### Dataset extract ###

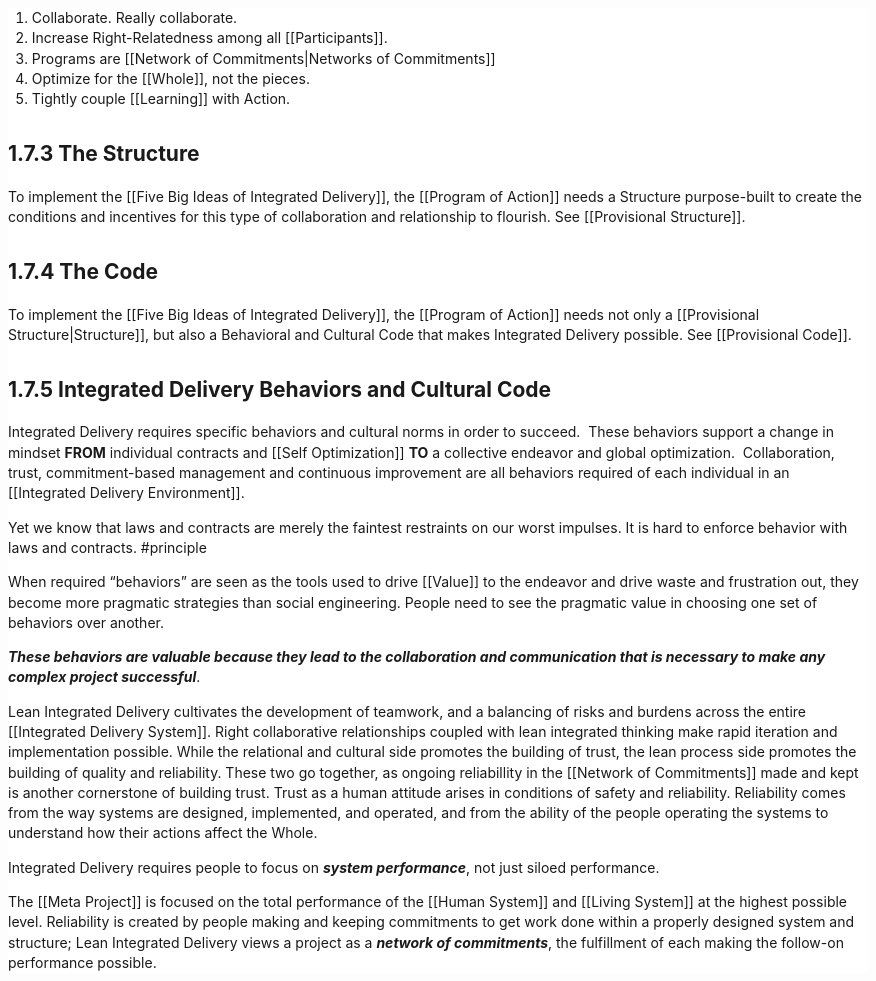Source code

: 1. Collaborate. Really collaborate. 
2. Increase Right-Relatedness among all [[Participants]]. 
3. Programs are [[Network of Commitments|Networks of Commitments]]
4. Optimize for the [[Whole]], not the pieces. 
5. Tightly couple [[Learning]] with Action. 

## 1.7.3 The Structure 
To implement the [[Five Big Ideas of Integrated Delivery]], the [[Program of Action]] needs a Structure purpose-built to create the conditions and incentives for this type of collaboration and relationship to flourish. See [[Provisional Structure]]. 

## 1.7.4 The Code
To implement the [[Five Big Ideas of Integrated Delivery]], the [[Program of Action]] needs not only a [[Provisional Structure|Structure]], but also a Behavioral and Cultural Code that makes Integrated Delivery possible. See [[Provisional Code]]. 

## 1.7.5 Integrated Delivery Behaviors and Cultural Code
Integrated Delivery requires specific behaviors and cultural norms in order to succeed.  These behaviors support a change in mindset **FROM** individual contracts and [[Self Optimization]]  **TO** a collective endeavor and global optimization.  Collaboration, trust, commitment-based management and continuous improvement are all behaviors required of each individual in an [[Integrated Delivery Environment]].  

Yet we know that laws and contracts are merely the faintest restraints on our worst impulses. It is hard to enforce behavior with laws and contracts. #principle 

When required “behaviors” are seen as the tools used to drive [[Value]] to the endeavor and drive waste and frustration out, they become more pragmatic strategies than social engineering. People need to see the pragmatic value in choosing one set of behaviors over another.

**_These behaviors are valuable because they lead to the collaboration and communication that is necessary to make any complex project successful_**.

Lean Integrated Delivery cultivates the development of teamwork, and a balancing of risks and burdens across the entire [[Integrated Delivery System]]. Right collaborative relationships coupled with lean integrated thinking make rapid iteration and implementation possible. While the relational and cultural side promotes the building of trust, the lean process side promotes the building of quality and reliability. These two go together, as ongoing reliabillity in the [[Network of Commitments]] made and kept is another cornerstone of building trust. Trust as a human attitude arises in conditions of safety and reliability. Reliability comes from the way systems are designed, implemented, and operated, and from the ability of the people operating the systems to understand how their actions affect the Whole. 

Integrated Delivery requires people to focus on **_system performance_**, not just siloed performance.  

The [[Meta Project]] is focused on the total performance of the [[Human System]] and [[Living System]] at the highest possible level. Reliability is created by people making and keeping commitments to get work done within a properly designed system and structure; Lean Integrated Delivery views a project as a **_network of commitments_**, the fulfillment of each making the follow-on performance possible.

###

• **How to complete this task**: Return exactly, and only, the lines above starting at the line that contains "3. Programs are" and ending at the line that contains "See [[Provisional Code]].".

• **Answer box**:
3. Programs are [[Network of Commitments|Networks of Commitments]]
4. Optimize for the [[Whole]], not the pieces. 
5. Tightly couple [[Learning]] with Action. 

## 1.7.3 The Structure 
To implement the [[Five Big Ideas of Integrated Delivery]], the [[Program of Action]] needs a Structure purpose-built to create the conditions and incentives for this type of collaboration and relationship to flourish. See [[Provisional Structure]]. 

## 1.7.4 The Code
To implement the [[Five Big Ideas of Integrated Delivery]], the [[Program of Action]] needs not only a [[Provisional Structure|Structure]], but also a Behavioral and Cultural Code that makes Integrated Delivery possible. See [[Provisional Code]]. 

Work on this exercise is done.